UK divided: the huge intergenerational gap in the 2019 general election

Vote ballot. (Image: El Paso County Vote Archives)

This year’s election results bring to the light the very clear political divide amongst the generations, changing the British electoral map completely.

On the morning hours of Friday 13 December, the general election results were revealed to the public with Boris Johnson and the Conservative party winning with 365 seats to Jeremy Corbyn and the Labour party’s 203 seats.

The Conservative party exceeded the number of seats needed for the majority, leaving the Labour party with a loss that was considered one of the most devastating losses since the 1935 election.
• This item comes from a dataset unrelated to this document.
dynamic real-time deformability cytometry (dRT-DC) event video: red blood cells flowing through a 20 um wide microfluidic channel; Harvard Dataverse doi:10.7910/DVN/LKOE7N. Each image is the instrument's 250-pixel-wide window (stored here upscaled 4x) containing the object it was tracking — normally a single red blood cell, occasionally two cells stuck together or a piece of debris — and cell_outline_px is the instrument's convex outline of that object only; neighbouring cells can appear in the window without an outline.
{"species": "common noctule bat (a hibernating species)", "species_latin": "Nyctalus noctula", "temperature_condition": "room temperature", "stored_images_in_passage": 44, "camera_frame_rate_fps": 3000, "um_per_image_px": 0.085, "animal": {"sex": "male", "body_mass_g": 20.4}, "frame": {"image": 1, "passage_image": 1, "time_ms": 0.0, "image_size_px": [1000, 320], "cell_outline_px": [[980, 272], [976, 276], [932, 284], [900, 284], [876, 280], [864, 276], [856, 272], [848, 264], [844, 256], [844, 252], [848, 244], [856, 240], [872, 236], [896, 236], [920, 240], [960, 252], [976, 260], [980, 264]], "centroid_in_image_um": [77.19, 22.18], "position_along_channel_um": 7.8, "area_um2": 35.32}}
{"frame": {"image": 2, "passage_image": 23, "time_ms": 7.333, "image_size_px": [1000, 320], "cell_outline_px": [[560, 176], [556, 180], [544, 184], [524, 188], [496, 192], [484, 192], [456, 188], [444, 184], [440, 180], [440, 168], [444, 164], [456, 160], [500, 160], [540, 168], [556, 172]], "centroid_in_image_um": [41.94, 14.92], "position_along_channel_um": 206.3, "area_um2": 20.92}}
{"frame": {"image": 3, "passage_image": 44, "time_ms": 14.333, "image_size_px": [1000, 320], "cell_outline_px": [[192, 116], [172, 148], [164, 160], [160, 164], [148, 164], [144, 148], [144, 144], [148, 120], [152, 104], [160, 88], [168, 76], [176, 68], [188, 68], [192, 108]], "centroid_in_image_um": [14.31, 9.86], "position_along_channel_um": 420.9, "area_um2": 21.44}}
Since the 2016 Brexit EU Referendum and the 2017 general election, there had been a spike in younger voters and their involvement in politics over the years. While the new generation of voters had high hopes for this year’s election, the previous generations’ votes had surpassed them.

After this election and having the Conservative party the majority vote for the third year in a row, it is very clear that there has been a huge shift in British politics.
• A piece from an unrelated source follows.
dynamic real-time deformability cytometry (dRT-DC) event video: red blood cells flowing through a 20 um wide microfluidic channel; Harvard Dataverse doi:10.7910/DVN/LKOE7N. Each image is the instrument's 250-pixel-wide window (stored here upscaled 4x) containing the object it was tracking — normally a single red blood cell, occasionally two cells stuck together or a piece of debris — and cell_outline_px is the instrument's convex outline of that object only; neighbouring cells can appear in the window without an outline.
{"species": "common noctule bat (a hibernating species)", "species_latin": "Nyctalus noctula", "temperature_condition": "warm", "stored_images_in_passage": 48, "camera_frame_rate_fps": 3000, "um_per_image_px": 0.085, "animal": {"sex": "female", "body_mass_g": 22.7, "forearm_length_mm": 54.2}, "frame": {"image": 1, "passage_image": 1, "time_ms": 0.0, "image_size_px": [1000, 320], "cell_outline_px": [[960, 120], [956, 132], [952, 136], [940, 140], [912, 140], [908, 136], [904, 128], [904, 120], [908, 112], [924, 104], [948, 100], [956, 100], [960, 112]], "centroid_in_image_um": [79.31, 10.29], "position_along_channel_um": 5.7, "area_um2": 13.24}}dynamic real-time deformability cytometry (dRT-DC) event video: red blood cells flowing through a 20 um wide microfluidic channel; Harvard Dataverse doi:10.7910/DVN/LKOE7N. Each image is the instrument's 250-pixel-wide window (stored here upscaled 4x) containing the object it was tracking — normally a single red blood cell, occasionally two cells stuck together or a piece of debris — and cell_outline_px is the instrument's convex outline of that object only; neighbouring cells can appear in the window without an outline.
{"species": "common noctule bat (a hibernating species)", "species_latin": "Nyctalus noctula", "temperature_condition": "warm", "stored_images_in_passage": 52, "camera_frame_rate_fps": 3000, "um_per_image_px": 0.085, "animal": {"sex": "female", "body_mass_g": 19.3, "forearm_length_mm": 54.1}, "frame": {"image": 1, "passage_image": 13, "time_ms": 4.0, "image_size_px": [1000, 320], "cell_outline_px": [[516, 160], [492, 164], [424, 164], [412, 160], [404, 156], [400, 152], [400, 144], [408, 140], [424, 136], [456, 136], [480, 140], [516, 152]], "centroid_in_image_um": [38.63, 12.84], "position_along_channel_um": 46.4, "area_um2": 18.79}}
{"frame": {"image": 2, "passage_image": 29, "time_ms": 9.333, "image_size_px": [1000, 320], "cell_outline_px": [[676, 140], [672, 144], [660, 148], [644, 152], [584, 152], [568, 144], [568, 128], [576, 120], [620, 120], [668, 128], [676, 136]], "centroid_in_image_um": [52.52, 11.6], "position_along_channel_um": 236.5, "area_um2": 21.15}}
The Labour party has already lost its majority vote in the northern and traditional heartlands but during this election, has lost some of the more liberal boroughs in London.

Does age matter?

In a poll done by Lord Ashcroft, with approximately 13,000 people on the day of the election, there is a clear divide amongst the age groups. The Labour party had secure 57% of the 18-24 year old voters and 55% of the 25-34 while the Conservative party managed to secure high percentages in the 55-64 and 62% amongst the 65 and over age range. There was a clear division in voting preferences.

Poll taken on election day 13 December. (Image: Lord Ashcroft Polls).
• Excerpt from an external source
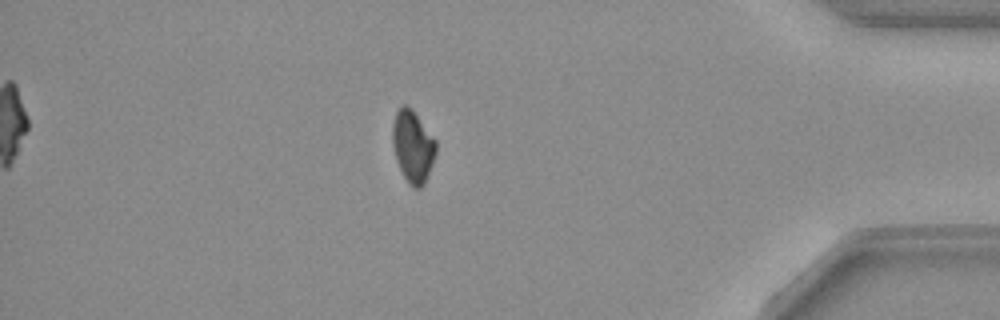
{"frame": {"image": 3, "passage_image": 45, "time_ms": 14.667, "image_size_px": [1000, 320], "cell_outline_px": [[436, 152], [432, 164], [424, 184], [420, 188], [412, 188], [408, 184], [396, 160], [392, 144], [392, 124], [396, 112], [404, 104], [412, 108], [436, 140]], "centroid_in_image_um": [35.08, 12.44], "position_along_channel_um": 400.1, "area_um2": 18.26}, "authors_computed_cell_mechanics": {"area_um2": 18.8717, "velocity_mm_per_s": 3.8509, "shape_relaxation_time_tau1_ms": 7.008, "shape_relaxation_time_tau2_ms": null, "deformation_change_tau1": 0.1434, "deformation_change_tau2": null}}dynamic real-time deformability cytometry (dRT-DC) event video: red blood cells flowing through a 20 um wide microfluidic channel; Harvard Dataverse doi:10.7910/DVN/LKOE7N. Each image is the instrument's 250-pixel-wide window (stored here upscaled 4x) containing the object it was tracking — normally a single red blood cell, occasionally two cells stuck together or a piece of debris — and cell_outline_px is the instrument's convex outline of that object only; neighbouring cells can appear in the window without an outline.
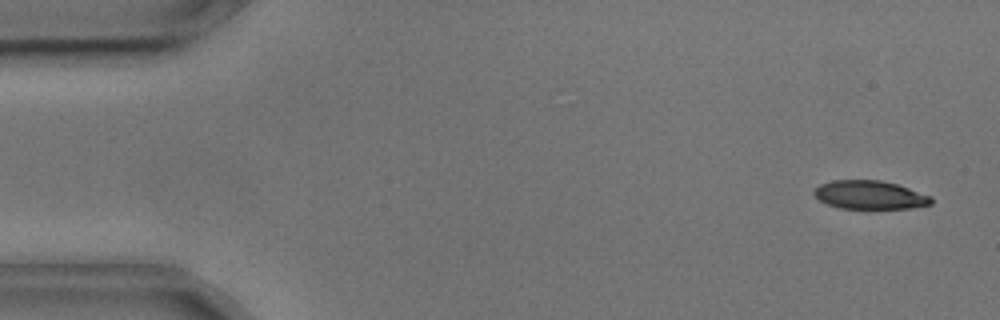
{"species": "common noctule bat (a hibernating species)", "species_latin": "Nyctalus noctula", "temperature_condition": "cold", "stored_images_in_passage": 15, "camera_frame_rate_fps": 3000, "um_per_image_px": 0.085, "animal": {"sex": "male", "body_mass_g": 17.9, "forearm_length_mm": 54.2}, "frame": {"image": 1, "passage_image": 3, "time_ms": 0.667, "image_size_px": [1000, 320], "cell_outline_px": [[932, 204], [908, 208], [840, 208], [828, 204], [820, 200], [812, 192], [820, 184], [832, 180], [880, 180], [896, 184], [932, 196]], "centroid_in_image_um": [73.93, 16.56], "position_along_channel_um": 11.1, "area_um2": 19.25}}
Kamran, 30, a Labour party voter and resident of Hackney, visibly upset after discovering the results, said: “I’m not surprised by the result, but I am disappointed by it. It feels like a lack of foresight. I understand that a lot of older voters were swayed by a desire to leave the European Union, but I’m worried this Conservative government’s continued neglect of public services will leave a lasting impact on generations to come. I really think it’s time the Government seriously considered lowering the voting age.”

Backed by Jeremy Corbyn, the question as to whether or not the voting age should be lowered to 16 has come into play once again. Based on the results from just this poll alone, the Conservative party would not benefit from this and has adamantly been against the idea since it was brought up back in 2017 by Labour MP Jim McMahon.

Celia, 72, resident of Bromley feels that the country must try and put the generational divide behind them. She said: “It might not be the result that many younger voters were hoping for, but we live in a democracy, so the results of a general election have to be accepted. Senior citizens have as much a right to have a say on the future as anyone else. The Government won a clear majority, so hopefully the entire country can get behind the Prime Minister.”

The Conservative party won the majority vote for the third year in a row with Boris Johnson continuing as the Prime Minister.